Saturday, August 1, 2015

EARTH WARMING


Author’s note. Trill is a fictional female acquaintance who makes it possible for me to write in  what is for me a comfortable style, on virtually any subject.


My Dear Trill,

    How did I know that some day you would be asking me about climate change?.After all, the media is full of  self-styled “experts,” mostly global warming deniers, pontificating on the subject, comfortable inside their skins with things just as they are, and confident that Earth will experience climate changes  every few thousand years and there is nothing we can about it. I am not an expert, Trill,  admittedly, but I do have ability to separate  hard scientific data from mere conjecture and am happy to pass on what I know.

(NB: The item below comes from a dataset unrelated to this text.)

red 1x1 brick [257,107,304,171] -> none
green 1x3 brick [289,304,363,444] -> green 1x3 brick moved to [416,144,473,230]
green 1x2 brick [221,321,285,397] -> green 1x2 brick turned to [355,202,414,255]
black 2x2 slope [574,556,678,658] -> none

    What I do know is that vast changes have taken place ever since humans have sought ways to ease manual labor, increase production of goods, and travel far and wide. The revolution (often called the Industrial Revolution) began rather recently, around 1775, when in England James Watt made improvements to the Newcomen steam engine that  accelerated its application to all kinds of things, from powering the machines in factories, to trains and ships. Long after that development, another engine that burned gasoline and similar fuels was invented, called the Otto cycle after the inventor,  that underlies the operation  of gasoline engines in the millions of cars, buses and trucks that cruise the highways. The Diesel engine was a further development on the gasoline engine. All of this, in addition to stationary power plants for generation of electricity as well as  a development of air travel, led to enormous consumption of fossil fuels like coal, oil, and natural gas. The burning of these fuels produce huge quantities of carbon dioxide.

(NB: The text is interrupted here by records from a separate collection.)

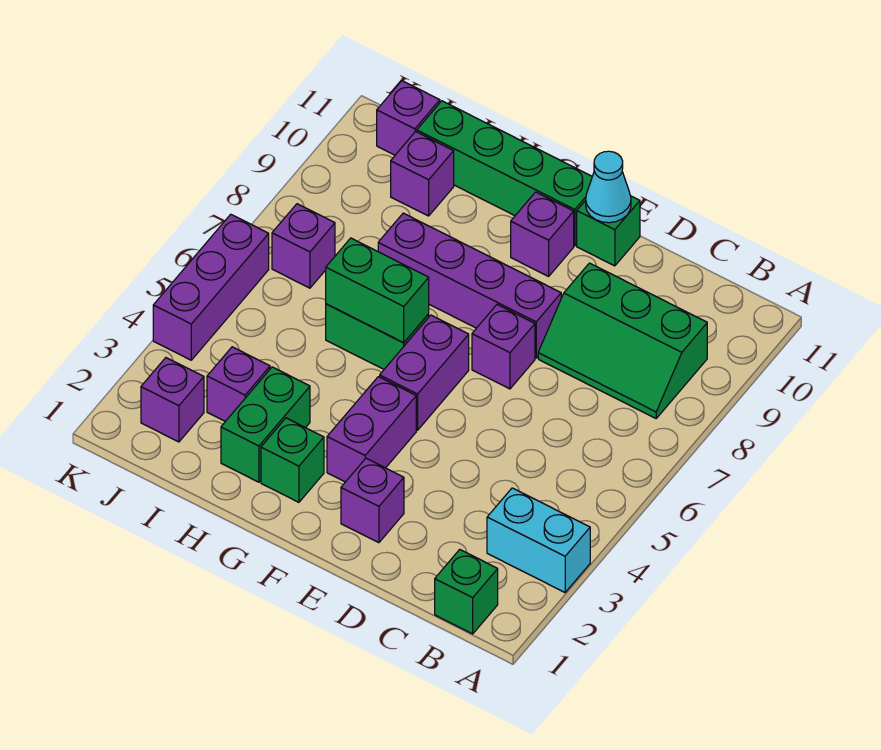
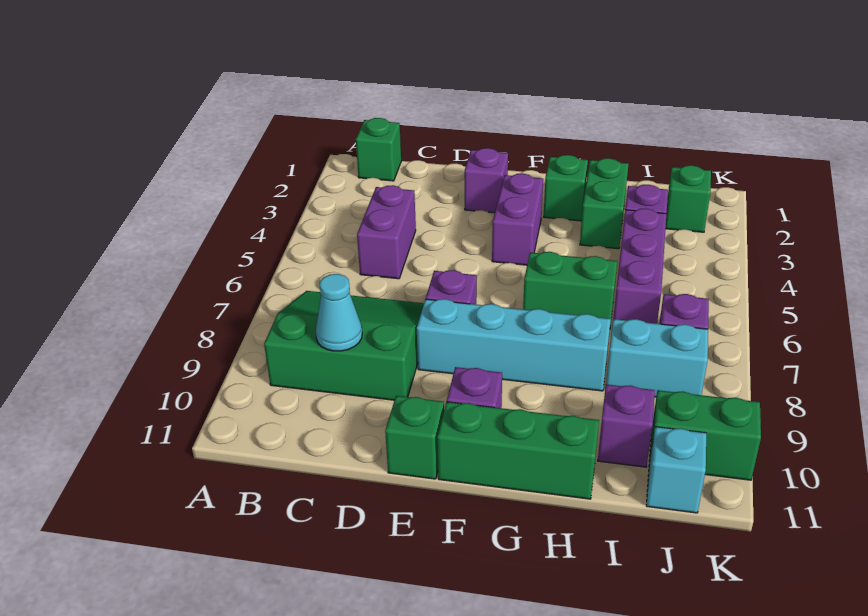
cyan 1x2 brick [487,488,590,592] -> cyan 1x2 brick moved to [606,319,708,397]
green 2x3 slope [538,263,707,418] -> green 3x3 slope [264,291,424,400]
purple 1x4 brick [378,213,561,358] -> cyan 1x4 brick [417,299,611,391]
cyan 1x1 cone [586,151,631,223] -> cyan 1x1 cone moved to [316,274,362,351]
purple 1x2 brick [380,315,469,430] -> purple 1x2 brick moved to [357,185,416,279]
green 1x4 brick [417,101,592,246] -> green 1x3 brick [437,402,599,499]
green 1x2 brick [326,238,429,343] -> green 1x2 brick moved to [649,390,761,480]
purple 1x1 brick [141,358,204,442] -> green 1x1 brick [665,165,711,232]
purple 1x1 brick [377,81,440,155] -> cyan 1x1 brick [646,427,706,513]
purple 1x3 brick [153,214,269,360] -> purple 1x3 brick moved to [613,209,666,324]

    In earlier times, natural processes on Earth like plant growth, which consumes carbon dioxide, and absorption of carbon dioxide by the oceans, were able to consume the carbon dioxide as fast as it was produced. As consumption increased the carbon dioxide content in the atmosphere grew beyond the ability of natural processes to handle it. Carbon dioxide is a heat trapping gas. It hampers the ability of Earth to radiate into space some of the heat gathered from the sun. Methane has similar properties. Sulphur dioxide, on the other hand, shields Earth from the rays of the sun.
    There are people who downplay the the contribution of humans to global warming, arguing without basis that a single volcano emits a quantity of carbon dioxide equal to the output of all the automobiles in the world. The truth is quite different, All the volcanoes in the world , according to the U.S. Geological Survey, emit a total of .26 giga-tons of carbon dioxide in a year, (That’s .26 followed be twelve zeros). In contrast, the automobiles, ships, trains and aircraft emit a total of 30 giga-tons, a hundred twenty times as much.

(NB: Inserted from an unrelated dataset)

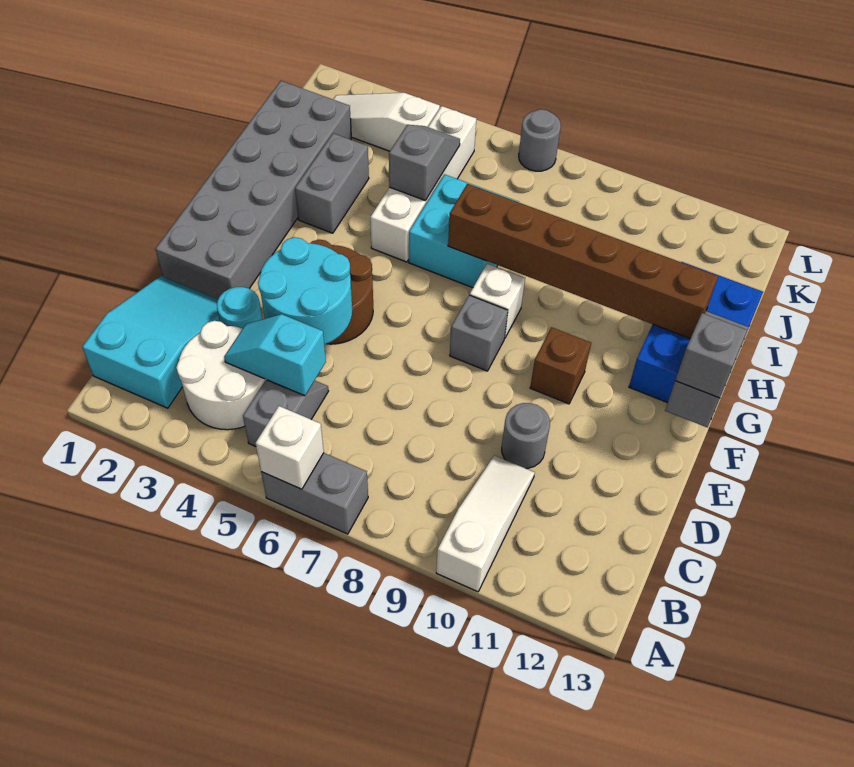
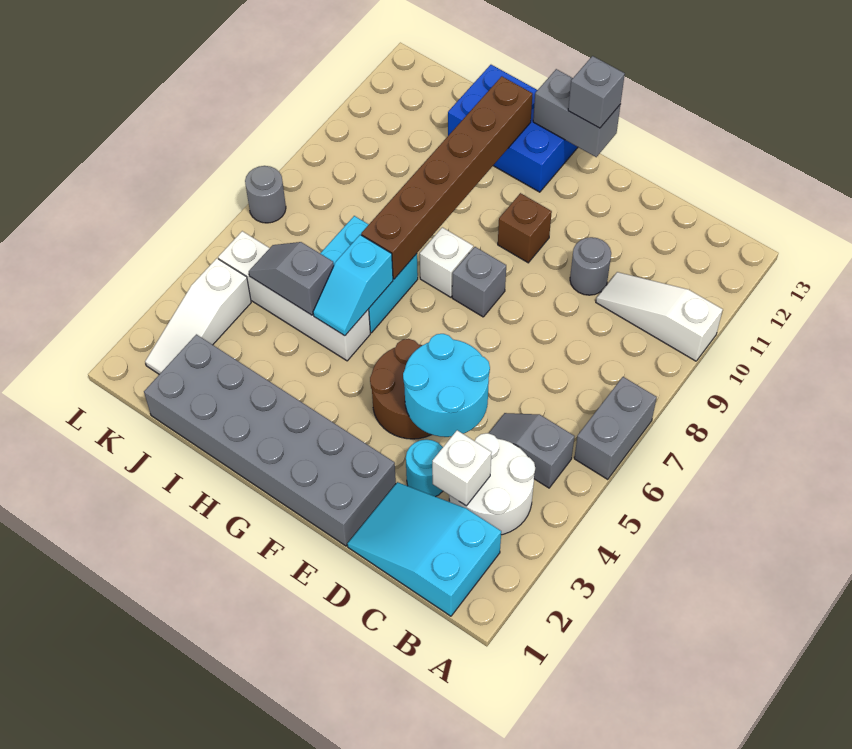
white 1x1 brick [256,406,324,489] -> white 1x1 brick moved to [432,430,492,506]
cyan 1x2 slope [224,314,326,396] -> cyan 1x2 slope moved to [313,235,393,336]
grey 1x2 brick [295,133,369,233] -> none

    Here’s something for you to ponder. Where does all the carbon dioxide and sulfur dioxide emitted by volcanoes come from? One theory is that the gases were present when Earth was nothing but a huge gas ball. Then the rocks started to pour in, forming the hard planet with an atmosphere around it. As Earth cooled, fissures and cracks appeared that got filled with gas from the atmosphere and then got sealed in by further crustal movement.  Volcanic eruptions are largely caused but pressures generated when the gas is heated to high temperatures by Earth’s magma.
    Trill, there is no doubt that climate change is upon us, and some think that we have already passed the tipping point and it is beyond the capacity of humans to reverse it. If true, you will be witness to some enormous changes in your lifetime, with the snow caps, icecaps and glaciers  melting, ocean level rising, regionally some very hot weather, violent storms, and entire civilizations moving to safer ground. Your home, given its location, unfortunately will probably be under water.
    These observations will, I hope, help to guide you and place limits  on how and where you plan to spend your days and years on Earth. It will be quite an exciting time. Not bad for the planet. It will simply be in transition to another form. But very sad for most of its occupants. Sea creatures may be the only survivors and we will begin all over again, when the first ones crawled onto the land.